Estate Tax Exemption 2026: $15M/$30M Now Permanent (No Sunset)

Tax information is for educational purposes only and does not constitute tax advice. Consult a licensed tax professional for your specific situation.

One of the most significant provisions in the One Big Beautiful Bill for high-net-worth families is the permanent establishment of the federal estate tax exemption at approximately ~$15 million per individual and ~$30 million for married couples filing jointly. Under the original Tax Cuts and Jobs Act (TCJA), the doubled exemption was temporary and scheduled to sunset in 2026, which would have cut the exemption roughly in half. The OBBB eliminates that sunset entirely, making the current high exemption levels permanent.

This guide explains what the permanent exemption means, who is affected, how portability works, and what estate planning strategies to consider going forward.


Background: How We Got Here

Pre-TCJA (Before 2018)

Before the TCJA, the federal estate tax exemption was approximately $5.49 million per individual (~$10.98 million for married couples). Estates exceeding this threshold were subject to a 40% federal estate tax on the excess.

TCJA (2018-2025)

The TCJA roughly doubled the exemption, raising it to approximately $11.18 million per individual in 2018. With annual inflation adjustments, the exemption reached approximately $13.99 million per individual ($27.98 million MFJ) for the 2025 tax year. However, this increase was temporary — it was scheduled to sunset after 2025, reverting to the pre-TCJA level (adjusted for inflation, approximately ~$7 million per individual).

OBBB (2026 Forward)

The OBBB makes the doubled exemption permanent at approximately $15 million per individual ($30 million MFJ) for the 2026 tax year. The exemption will continue to be adjusted annually for inflation. There is no sunset clause.

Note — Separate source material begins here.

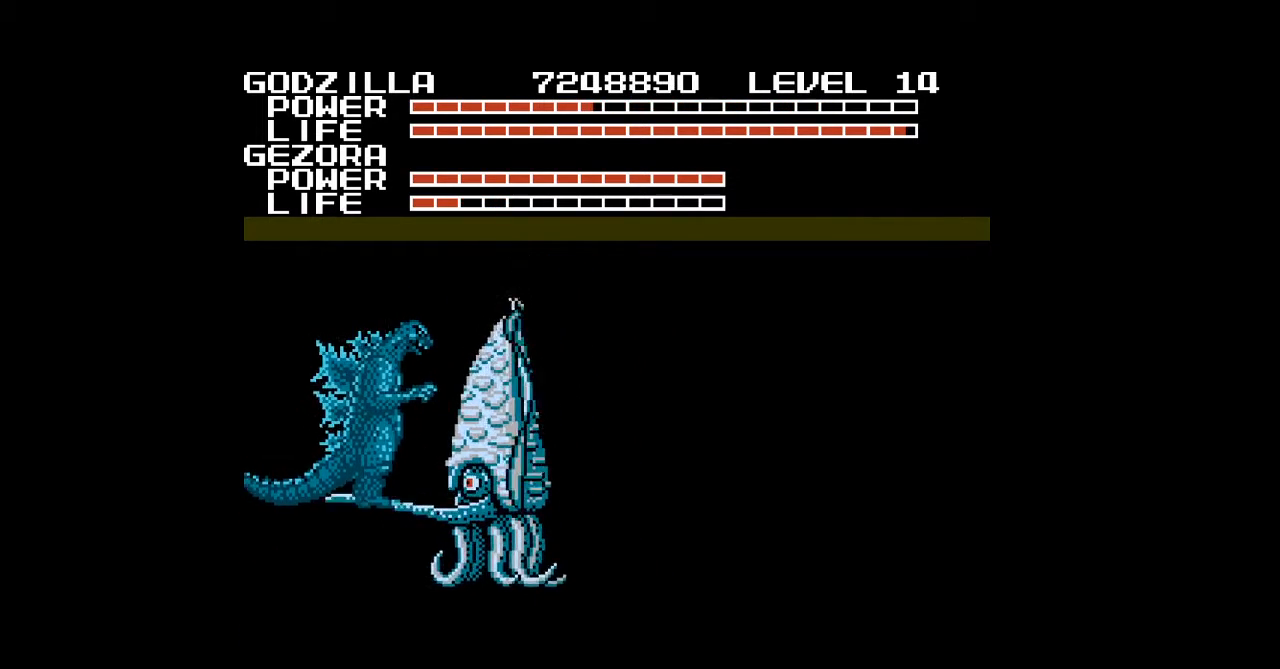
{"buttons": ["B", "DPAD_UP"], "events": [[33, "B", "down"], [33, "DPAD_UP", "up"], [67, "B", "up"], [100, "B", "down"], [133, "B", "up"], [167, "B", "down"], [200, "B", "up"], [233, "B", "down"], [233, "DPAD_RIGHT", "up"], [267, "B", "up"], [300, "B", "down"], [333, "B", "up"], [367, "B", "down"], [400, "B", "up"], [433, "B", "down"], [467, "B", "up"], [467, "DPAD_UP", "down"], [500, "B", "down"]]}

2026 Estate Tax Exemption: Key Numbers

Feature2026 Amount
Individual exemption~$15,000,000
Married couple (with portability)~$30,000,000
Top estate tax rate40%
Annual gift tax exclusion~$19,000 per recipient
Lifetime gift tax exemptionUnified with estate tax (~$15,000,000)

What “Permanent” Means

Under the OBBB, the ~$15 million exemption is written into the tax code without an expiration date. Unlike the TCJA version, which had a built-in sunset date, the OBBB provision remains in effect indefinitely unless future legislation changes it. Congress can always modify the tax code, but no scheduled reduction is on the books.


Who Is Affected?

Estates Under ~$15 Million (Single) / ~$30 Million (MFJ)

No federal estate tax. If your estate is valued below the exemption, your heirs pay no federal estate tax. This applies to the vast majority of Americans — according to IRS data, fewer than ~0.1% of decedents have estates that exceed the exemption threshold.

Estates Over ~$15 Million (Single) / ~$30 Million (MFJ)

Federal estate tax applies at 40% on the excess. For example, a single individual with an estate valued at ~$20 million would owe estate tax on ~$5 million (the amount exceeding the ~$15 million exemption). At the 40% rate, the tax would be approximately ~$2 million.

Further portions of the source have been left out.